━━ PAGE EXCERPT ━━

Template access of symbol in unnamed namespace

谁都会走 提交于 2019-12-24 08:25:53

问题


We are upgrading our XL C/C++ compiler from V8.0 to V10.1 and found some code that is now giving us an error, even though it compiled under V8.0. Here's a minimal example:

test.h:

#include <iostream>
#include <string>

template <class T>
void f()
{
  std::cout << TEST << std::endl;
}

test.cpp:

#include <string>
#include "test.h"

namespace
{
  std::string TEST = "test";
}

int main()
{
  f<int>();
  return 0;
}

Under V10.1, we get the following error:

"test.h", line 7.16: 1540-0274 (S) The name lookup for "TEST" did not find a declaration.
"test.cpp", line 6.15: 1540-1303 (I) "std::string TEST" is not visible.
"test.h", line 5.6: 1540-0700 (I) The previous message was produced while processing "f<int>()".
"test.cpp", line 11.3: 1540-0700 (I) The previous message was produced while processing "main()".

We found a similar difference between g++ 3.3.2 and 4.3.2. I also found in g++, if I move the #include "test.h" to be after the unnamed namespace declaration, the compile error goes away.

━━━

**WORK ORDER A:** Return the compiler post from "We found a similar" up to and including "error goes away.".
**WORK ORDER B:** In the compiler post, what compiler versions is the upgrade between?
Work from the compiler post alone.

━━ INFORMATION GIVEN ━━

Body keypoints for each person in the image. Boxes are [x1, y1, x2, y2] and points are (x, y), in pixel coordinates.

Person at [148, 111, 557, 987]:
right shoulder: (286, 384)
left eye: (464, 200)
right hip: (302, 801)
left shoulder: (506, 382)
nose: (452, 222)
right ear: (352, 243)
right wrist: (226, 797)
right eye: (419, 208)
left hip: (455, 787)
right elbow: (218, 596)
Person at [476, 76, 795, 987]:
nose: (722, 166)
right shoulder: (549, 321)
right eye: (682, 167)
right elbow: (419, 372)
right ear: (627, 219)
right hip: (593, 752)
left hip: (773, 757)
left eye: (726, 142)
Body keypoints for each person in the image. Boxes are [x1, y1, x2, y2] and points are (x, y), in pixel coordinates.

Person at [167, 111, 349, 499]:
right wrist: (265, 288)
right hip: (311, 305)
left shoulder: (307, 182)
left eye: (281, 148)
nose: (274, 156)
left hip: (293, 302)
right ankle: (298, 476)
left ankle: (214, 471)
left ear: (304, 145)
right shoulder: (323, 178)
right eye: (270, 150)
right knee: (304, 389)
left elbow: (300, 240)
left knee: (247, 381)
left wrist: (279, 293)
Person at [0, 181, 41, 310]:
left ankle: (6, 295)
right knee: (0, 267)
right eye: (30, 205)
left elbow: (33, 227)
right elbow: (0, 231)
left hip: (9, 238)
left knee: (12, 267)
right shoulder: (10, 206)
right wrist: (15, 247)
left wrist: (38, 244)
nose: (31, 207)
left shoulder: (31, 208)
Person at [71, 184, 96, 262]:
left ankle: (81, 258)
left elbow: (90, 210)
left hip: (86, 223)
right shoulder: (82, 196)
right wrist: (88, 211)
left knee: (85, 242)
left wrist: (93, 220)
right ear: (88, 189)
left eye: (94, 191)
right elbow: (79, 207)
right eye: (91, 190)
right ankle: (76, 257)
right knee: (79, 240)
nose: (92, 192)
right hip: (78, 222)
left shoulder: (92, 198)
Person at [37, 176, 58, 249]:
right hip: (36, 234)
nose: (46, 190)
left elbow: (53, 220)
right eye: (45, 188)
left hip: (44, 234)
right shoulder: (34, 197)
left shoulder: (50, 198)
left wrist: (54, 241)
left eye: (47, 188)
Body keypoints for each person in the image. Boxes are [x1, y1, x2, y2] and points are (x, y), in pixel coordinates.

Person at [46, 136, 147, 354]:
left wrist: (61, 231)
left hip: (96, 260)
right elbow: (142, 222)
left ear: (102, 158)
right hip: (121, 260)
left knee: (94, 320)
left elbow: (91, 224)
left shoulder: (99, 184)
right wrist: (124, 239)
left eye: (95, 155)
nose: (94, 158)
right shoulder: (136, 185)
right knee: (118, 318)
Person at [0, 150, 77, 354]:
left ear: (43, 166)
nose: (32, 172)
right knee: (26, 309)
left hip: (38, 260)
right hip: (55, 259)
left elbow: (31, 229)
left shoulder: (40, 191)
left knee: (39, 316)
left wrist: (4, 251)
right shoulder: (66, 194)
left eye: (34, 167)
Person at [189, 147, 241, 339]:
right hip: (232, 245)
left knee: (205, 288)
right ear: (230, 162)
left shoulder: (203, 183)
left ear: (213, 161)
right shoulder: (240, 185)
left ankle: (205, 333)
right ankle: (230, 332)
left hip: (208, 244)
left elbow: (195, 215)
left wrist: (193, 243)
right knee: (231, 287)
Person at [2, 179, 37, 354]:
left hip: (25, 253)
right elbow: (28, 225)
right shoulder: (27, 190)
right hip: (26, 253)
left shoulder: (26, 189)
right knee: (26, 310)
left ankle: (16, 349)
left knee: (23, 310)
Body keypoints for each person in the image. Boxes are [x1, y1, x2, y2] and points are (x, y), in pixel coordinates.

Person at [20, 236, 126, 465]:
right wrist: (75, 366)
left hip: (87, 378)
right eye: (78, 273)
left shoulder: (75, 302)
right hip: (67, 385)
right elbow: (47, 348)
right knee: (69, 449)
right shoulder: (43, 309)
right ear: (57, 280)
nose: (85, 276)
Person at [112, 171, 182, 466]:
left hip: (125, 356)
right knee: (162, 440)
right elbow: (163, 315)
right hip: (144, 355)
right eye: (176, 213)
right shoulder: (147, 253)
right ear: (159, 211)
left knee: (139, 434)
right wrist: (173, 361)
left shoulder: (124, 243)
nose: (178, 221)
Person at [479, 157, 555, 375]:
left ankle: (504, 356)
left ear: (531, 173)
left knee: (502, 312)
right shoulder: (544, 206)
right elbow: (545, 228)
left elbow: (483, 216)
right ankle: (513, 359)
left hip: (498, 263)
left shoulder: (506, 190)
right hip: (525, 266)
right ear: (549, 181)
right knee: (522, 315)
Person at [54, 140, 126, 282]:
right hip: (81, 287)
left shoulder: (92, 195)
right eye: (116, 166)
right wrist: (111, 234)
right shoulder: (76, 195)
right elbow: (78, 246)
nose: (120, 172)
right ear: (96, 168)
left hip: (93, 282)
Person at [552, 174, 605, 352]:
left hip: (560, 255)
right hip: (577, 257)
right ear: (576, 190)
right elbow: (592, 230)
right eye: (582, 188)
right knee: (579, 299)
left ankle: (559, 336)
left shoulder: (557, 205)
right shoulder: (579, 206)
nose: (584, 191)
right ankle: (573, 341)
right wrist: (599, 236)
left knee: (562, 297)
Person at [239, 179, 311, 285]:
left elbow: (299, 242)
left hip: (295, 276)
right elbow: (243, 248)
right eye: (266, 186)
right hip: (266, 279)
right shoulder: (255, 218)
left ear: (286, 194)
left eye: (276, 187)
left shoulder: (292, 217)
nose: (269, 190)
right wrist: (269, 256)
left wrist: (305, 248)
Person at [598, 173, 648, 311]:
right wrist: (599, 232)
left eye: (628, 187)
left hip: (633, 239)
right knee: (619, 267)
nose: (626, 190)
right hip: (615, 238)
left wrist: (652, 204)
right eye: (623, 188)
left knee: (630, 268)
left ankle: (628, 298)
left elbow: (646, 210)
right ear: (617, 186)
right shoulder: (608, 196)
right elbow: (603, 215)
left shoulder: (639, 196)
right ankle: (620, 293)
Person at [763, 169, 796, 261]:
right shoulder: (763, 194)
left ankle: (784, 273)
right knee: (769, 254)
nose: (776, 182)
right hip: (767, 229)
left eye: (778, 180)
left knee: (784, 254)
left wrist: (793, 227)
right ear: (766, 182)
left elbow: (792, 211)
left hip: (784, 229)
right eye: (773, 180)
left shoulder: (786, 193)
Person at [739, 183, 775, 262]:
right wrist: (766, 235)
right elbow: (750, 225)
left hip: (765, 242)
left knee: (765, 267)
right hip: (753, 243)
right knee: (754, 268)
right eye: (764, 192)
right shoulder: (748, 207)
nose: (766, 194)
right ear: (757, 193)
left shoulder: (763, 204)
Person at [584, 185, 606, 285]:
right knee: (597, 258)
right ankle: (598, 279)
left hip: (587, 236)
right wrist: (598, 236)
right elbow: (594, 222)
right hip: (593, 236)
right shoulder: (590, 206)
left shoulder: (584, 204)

━━━

**SOLUTION A:**
We found a similar difference between g++ 3.3.2 and 4.3.2. I also found in g++, if I move the #include "test.h" to be after the unnamed namespace declaration, the compile error goes away.

**SOLUTION B:** From XL C/C++ V8.0 to V10.1.